Task directions >>
In your copy, leave out the pictures and repeat the entries below exactly.

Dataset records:

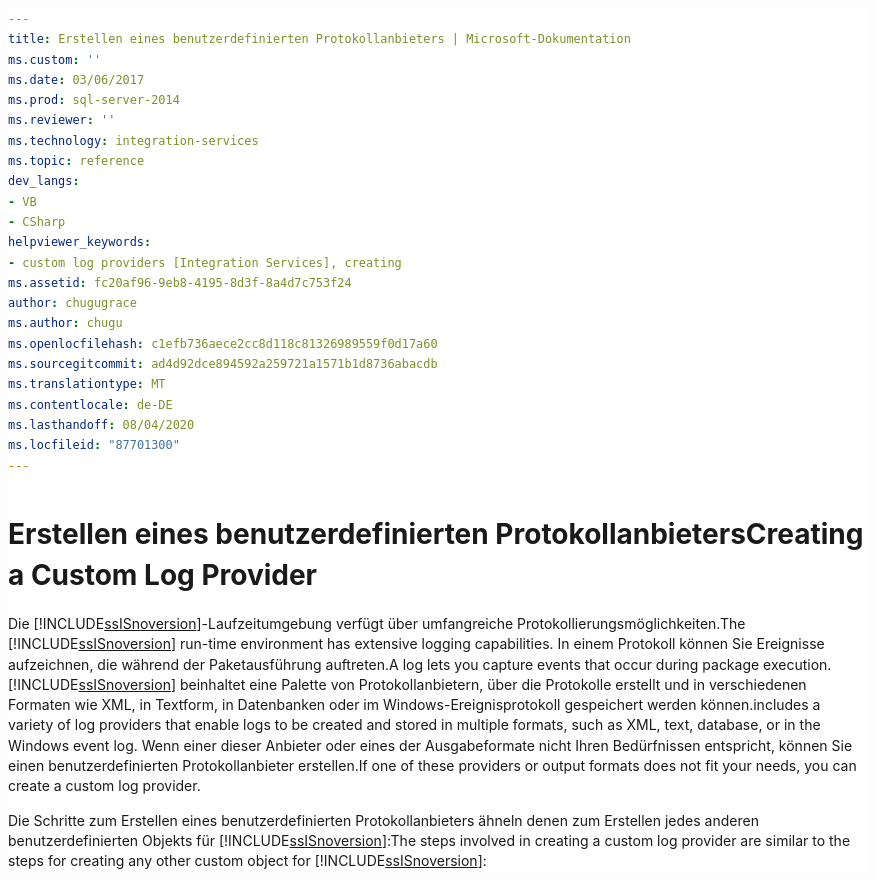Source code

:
 ```yaml
---
title: Erstellen eines benutzerdefinierten Protokollanbieters | Microsoft-Dokumentation
ms.custom: ''
ms.date: 03/06/2017
ms.prod: sql-server-2014
ms.reviewer: ''
ms.technology: integration-services
ms.topic: reference
dev_langs:
- VB
- CSharp
helpviewer_keywords:
- custom log providers [Integration Services], creating
ms.assetid: fc20af96-9eb8-4195-8d3f-8a4d7c753f24
author: chugugrace
ms.author: chugu
ms.openlocfilehash: c1efb736aece2cc8d118c81326989559f0d17a60
ms.sourcegitcommit: ad4d92dce894592a259721a1571b1d8736abacdb
ms.translationtype: MT
ms.contentlocale: de-DE
ms.lasthandoff: 08/04/2020
ms.locfileid: "87701300"
---
```

# <a name="creating-a-custom-log-provider"></a><span data-ttu-id="4d386-102">Erstellen eines benutzerdefinierten Protokollanbieters</span><span class="sxs-lookup"><span data-stu-id="4d386-102">Creating a Custom Log Provider</span></span>
  <span data-ttu-id="4d386-103">Die [!INCLUDE[ssISnoversion](../../../includes/ssisnoversion-md.md)]-Laufzeitumgebung verfügt über umfangreiche Protokollierungsmöglichkeiten.</span><span class="sxs-lookup"><span data-stu-id="4d386-103">The [!INCLUDE[ssISnoversion](../../../includes/ssisnoversion-md.md)] run-time environment has extensive logging capabilities.</span></span> <span data-ttu-id="4d386-104">In einem Protokoll können Sie Ereignisse aufzeichnen, die während der Paketausführung auftreten.</span><span class="sxs-lookup"><span data-stu-id="4d386-104">A log lets you capture events that occur during package execution.</span></span> [!INCLUDE[ssISnoversion](../../../includes/ssisnoversion-md.md)] <span data-ttu-id="4d386-105">beinhaltet eine Palette von Protokollanbietern, über die Protokolle erstellt und in verschiedenen Formaten wie XML, in Textform, in Datenbanken oder im Windows-Ereignisprotokoll gespeichert werden können.</span><span class="sxs-lookup"><span data-stu-id="4d386-105">includes a variety of log providers that enable logs to be created and stored in multiple formats, such as XML, text, database, or in the Windows event log.</span></span> <span data-ttu-id="4d386-106">Wenn einer dieser Anbieter oder eines der Ausgabeformate nicht Ihren Bedürfnissen entspricht, können Sie einen benutzerdefinierten Protokollanbieter erstellen.</span><span class="sxs-lookup"><span data-stu-id="4d386-106">If one of these providers or output formats does not fit your needs, you can create a custom log provider.</span></span>

 <span data-ttu-id="4d386-107">Die Schritte zum Erstellen eines benutzerdefinierten Protokollanbieters ähneln denen zum Erstellen jedes anderen benutzerdefinierten Objekts für [!INCLUDE[ssISnoversion](../../../includes/ssisnoversion-md.md)]:</span><span class="sxs-lookup"><span data-stu-id="4d386-107">The steps involved in creating a custom log provider are similar to the steps for creating any other custom object for [!INCLUDE[ssISnoversion](../../../includes/ssisnoversion-md.md)]:</span></span>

Your solution >>
Source code

:
 ```yaml
---
title: Erstellen eines benutzerdefinierten Protokollanbieters | Microsoft-Dokumentation
ms.custom: ''
ms.date: 03/06/2017
ms.prod: sql-server-2014
ms.reviewer: ''
ms.technology: integration-services
ms.topic: reference
dev_langs:
- VB
- CSharp
helpviewer_keywords:
- custom log providers [Integration Services], creating
ms.assetid: fc20af96-9eb8-4195-8d3f-8a4d7c753f24
author: chugugrace
ms.author: chugu
ms.openlocfilehash: c1efb736aece2cc8d118c81326989559f0d17a60
ms.sourcegitcommit: ad4d92dce894592a259721a1571b1d8736abacdb
ms.translationtype: MT
ms.contentlocale: de-DE
ms.lasthandoff: 08/04/2020
ms.locfileid: "87701300"
---
```

# <a name="creating-a-custom-log-provider"></a><span data-ttu-id="4d386-102">Erstellen eines benutzerdefinierten Protokollanbieters</span><span class="sxs-lookup"><span data-stu-id="4d386-102">Creating a Custom Log Provider</span></span>
  <span data-ttu-id="4d386-103">Die [!INCLUDE[ssISnoversion](../../../includes/ssisnoversion-md.md)]-Laufzeitumgebung verfügt über umfangreiche Protokollierungsmöglichkeiten.</span><span class="sxs-lookup"><span data-stu-id="4d386-103">The [!INCLUDE[ssISnoversion](../../../includes/ssisnoversion-md.md)] run-time environment has extensive logging capabilities.</span></span> <span data-ttu-id="4d386-104">In einem Protokoll können Sie Ereignisse aufzeichnen, die während der Paketausführung auftreten.</span><span class="sxs-lookup"><span data-stu-id="4d386-104">A log lets you capture events that occur during package execution.</span></span> [!INCLUDE[ssISnoversion](../../../includes/ssisnoversion-md.md)] <span data-ttu-id="4d386-105">beinhaltet eine Palette von Protokollanbietern, über die Protokolle erstellt und in verschiedenen Formaten wie XML, in Textform, in Datenbanken oder im Windows-Ereignisprotokoll gespeichert werden können.</span><span class="sxs-lookup"><span data-stu-id="4d386-105">includes a variety of log providers that enable logs to be created and stored in multiple formats, such as XML, text, database, or in the Windows event log.</span></span> <span data-ttu-id="4d386-106">Wenn einer dieser Anbieter oder eines der Ausgabeformate nicht Ihren Bedürfnissen entspricht, können Sie einen benutzerdefinierten Protokollanbieter erstellen.</span><span class="sxs-lookup"><span data-stu-id="4d386-106">If one of these providers or output formats does not fit your needs, you can create a custom log provider.</span></span>

 <span data-ttu-id="4d386-107">Die Schritte zum Erstellen eines benutzerdefinierten Protokollanbieters ähneln denen zum Erstellen jedes anderen benutzerdefinierten Objekts für [!INCLUDE[ssISnoversion](../../../includes/ssisnoversion-md.md)]:</span><span class="sxs-lookup"><span data-stu-id="4d386-107">The steps involved in creating a custom log provider are similar to the steps for creating any other custom object for [!INCLUDE[ssISnoversion](../../../includes/ssisnoversion-md.md)]:</span></span>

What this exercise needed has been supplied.